After defecting, Dresnok worked as an actor in propaganda films, some directed by Kim Jong-il, and as an English teacher in Pyongyang. He was featured on the CBS magazine program 60 Minutes on January 28, 2007, as the last United States defector alive in North Korea, and was the subject of a documentary film entitled Crossing the Line.
He called himself Joe Dresnok and was called both James Dresnok and Joe Dresnok in news reports, sometimes both in the same report.
Dresnok was born in Richmond, Virginia. His father was Joseph Dresnok I (1917–1978). His parents divorced when he was ten years old, and he was briefly raised by his father in Pennsylvania; his mother and younger brother Joseph Dresnok II never again came into contact with them. Dresnok was placed in a foster home, dropped out of high school, and joined the Army the day after his 17th birthday.
Dresnok's first military service was two years spent in West Germany.
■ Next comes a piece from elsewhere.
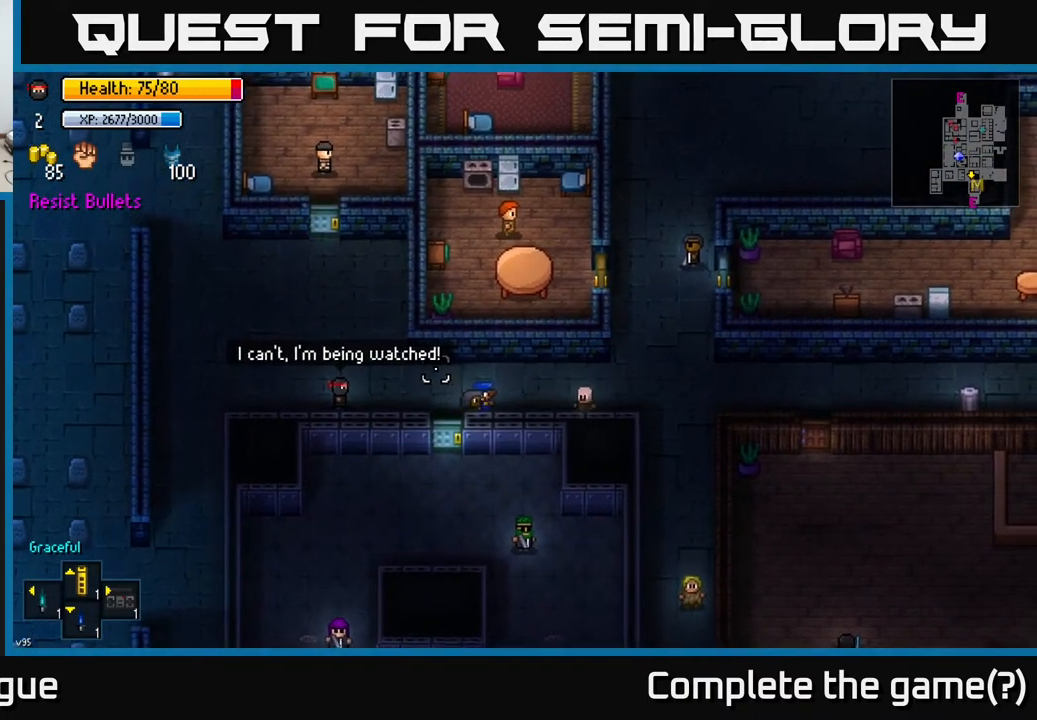
{"buttons": [], "left_stick": "center", "right_stick": "right", "events": []}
After returning to the United States and finding out that his wife had left him for another man, he reenlisted and was sent to South Korea. He was a Private First Class with a U.S. Army unit along the Korean Demilitarized Zone between North and South Korea in the early 1960s. Soon after his arrival, he found himself facing a court martial for forging signatures on paperwork that gave him permission to leave the base which, ultimately, led to his going AWOL (Absent Without Leave).
Unwilling to face punishment, on August 15, 1962, while his fellow soldiers were eating lunch, he ran across a minefield in broad daylight into North Korean territory, where he was quickly apprehended by North Korean soldiers. Dresnok was taken by train to Pyongyang, the North Korean capital, and interrogated.